#### Set of tasks
a) Copy the railroad tax opinion word for word, between "State ex rel." and "hence this appeal.", inclusive.
b) Write the next part of the railroad tax opinion, picking up right after its last sentence.

#### Document section

State ex rel. Wine v. Keokuk & Western Railroad

99 Mo. 30 | Mo. | 1889

Brack, J.

This is a suit in the name of the state to the use of Wine, collector of Scotland county, to enforce the payment of state, county, school and municipal corporation taxes, levied on the property of the Missouri, Iowa and Nebraska Railway Company for the tax year ending in August, 1886. The defendant corporation became the purchaser of the railroad property after the taxes were levied, and the defense is that the property was exempt from taxation whilst owned by the Missouri, Iowa and Nebraska Railway Company. The circuit court ruled against the' defendant, and hence this appeal.

The legislature, by the act of February 9, 1857 (Acts of 1856, p. 94), incorporated the Alexandria and Bloomfield Railroad Company with power to build a railroad from Alexandria, in Clark county, in the direction of Bloomfield, in the state of Iowa, to a point on the line between this and that state. The act provides that the construction of the road shall be commenced within ten years after its passage, and completed within ten years thereafter, and that “the stock of said company shall be exempt from taxation for a period of twenty years after its completion.” It is alleged in the answer, and not denied, that the company was duly organized in 1864, and then commenced and proceeded to carry out its proper business and railroad operations under the act.

#### Extracted material

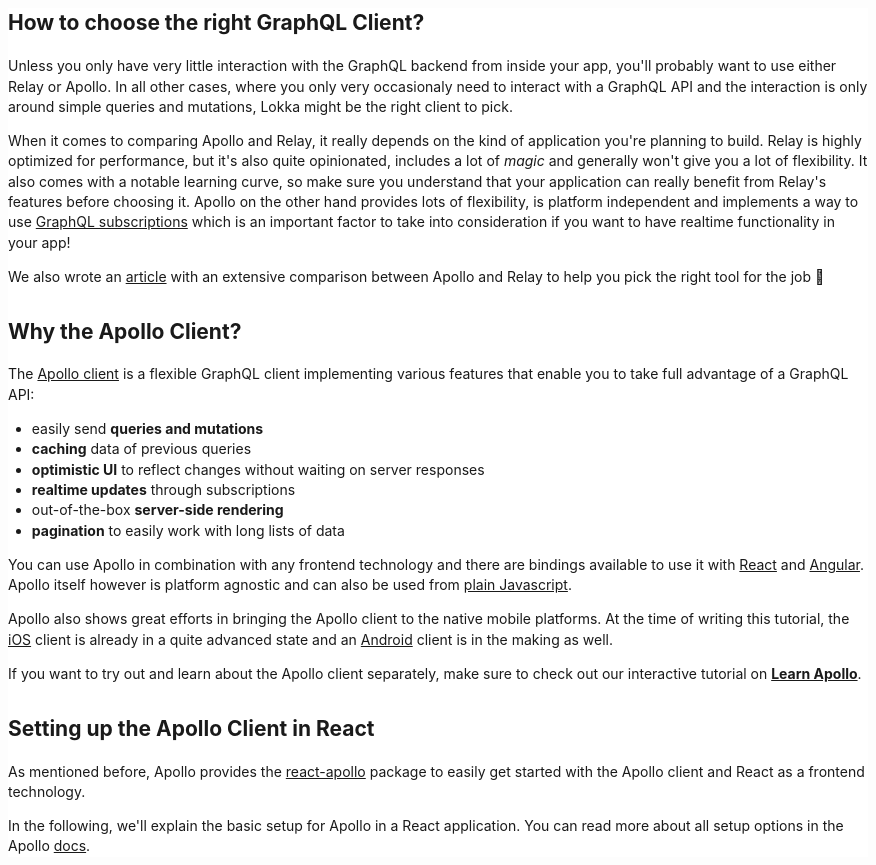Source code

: 
## How to choose the right GraphQL Client?

Unless you only have very little interaction with the GraphQL backend from inside your app, you'll probably want to use either Relay or Apollo. In all other cases, where you only very occasionaly need to interact with a GraphQL API and the interaction is only around simple queries and mutations, Lokka might be the right client to pick.

When it comes to comparing Apollo and Relay, it really depends on the kind of application you're planning to build. Relay is highly optimized for performance, but it's also quite opinionated, includes a lot of _magic_ and generally won't give you a lot of flexibility. It also comes with a notable learning curve, so make sure you understand that your application can really benefit from Relay's features before choosing it. Apollo on the other hand provides lots of flexibility, is platform independent and implements a way to use [GraphQL subscriptions](https://dev-blog.apollodata.com/graphql-subscriptions-in-apollo-client-9a2457f015fb) which is an important factor to take into consideration if you want to have realtime functionality in your app!

We also wrote an [article](!alias-iechu0shia) with an extensive comparison between Apollo and Relay to help you pick the right tool for the job 🔨


## Why the Apollo Client?

The [Apollo client](http://dev.apollodata.com/) is a flexible GraphQL client implementing various features that enable you to take full advantage of a GraphQL API:

- easily send **queries and mutations**
- **caching** data of previous queries
- **optimistic UI** to reflect changes without waiting on server responses
- **realtime updates** through subscriptions
- out-of-the-box **server-side rendering**
- **pagination** to easily work with long lists of data

You can use Apollo in combination with any frontend technology and there are bindings available to use it with [React](http://dev.apollodata.com/react/) and [Angular](http://dev.apollodata.com/angular/). Apollo itself however is platform agnostic and can also be used from [plain Javascript](http://dev.apollodata.com/core/).

Apollo also shows great efforts in bringing the Apollo client to the native mobile platforms. At the time of writing this tutorial, the [iOS](http://dev.apollodata.com/ios/) client is already in a quite advanced state and an [Android](http://dev.apollodata.com/android/) client is in the making as well.

If you want to try out and learn about the Apollo client separately, make sure to check out our interactive tutorial on [**Learn Apollo**](https://learnapollo.com).


## Setting up the Apollo Client in React

As mentioned before, Apollo provides the [react-apollo](https://github.com/apollographql/react-apollo) package to easily get started with the Apollo client and React as a frontend technology.

In the following, we'll explain the basic setup for Apollo in a React application. You can read more about all setup options in the Apollo [docs](http://dev.apollodata.com/react/initialization.html).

#### Responses to the tasks
a)
State ex rel. Wine v. Keokuk & Western Railroad

99 Mo. 30 | Mo. | 1889

Brack, J.

This is a suit in the name of the state to the use of Wine, collector of Scotland county, to enforce the payment of state, county, school and municipal corporation taxes, levied on the property of the Missouri, Iowa and Nebraska Railway Company for the tax year ending in August, 1886. The defendant corporation became the purchaser of the railroad property after the taxes were levied, and the defense is that the property was exempt from taxation whilst owned by the Missouri, Iowa and Nebraska Railway Company. The circuit court ruled against the' defendant, and hence this appeal.

b)
*35The name of the company was changed to that of the Alexandria and Nebraska City Railroad by authority of the act of February 19, 1866. (Acts of 1865,1866, p. 222.) There are several sections in this act, and the fourth section provides that the whole, or any section thereof, shall be adopted by the board of directors, and shall be in full force from and after the adoption. It is alleged, and not denied, that the company adopted the first section, which authorized the change of name, but it does not appear that any of the other sections were adopted.

The Alexandria and Nebraska City Railroad Company and the Iowa Southern Railway Company, a corporation organized under the state of Iowa, were consolidated on the third of May, 1870, under the name of the Missouri, Iowa and Nebraska Railroad Company, thus forming one continuous line from Alexandria, on the Mississippi, in this state, to a point in the state of Iowa, near Nebraska City, on the Missouri river. It was admitted upon the trial that the railroad was constructed and put in operation through Scotland county in 1871, and completed to the state line in December, 1872. It does not appear how much work had been done in this state before the consolidation.

In 1886, and after the taxes in question had been levied, the entire consolidated road was sold under a decree of foreclosure, entered in the circuit court of the United States for the southern district of Iowa, to certain individuals, who conveyed it to the defendant corporation, the Keokuk and Western Railroad Company.

The period of twenty years’ exemption had not expired when the taxes in question were levied by the county court of Scotland county. The general question, therefore, is, whether the property was exempt from taxation while owned by the consolidated company.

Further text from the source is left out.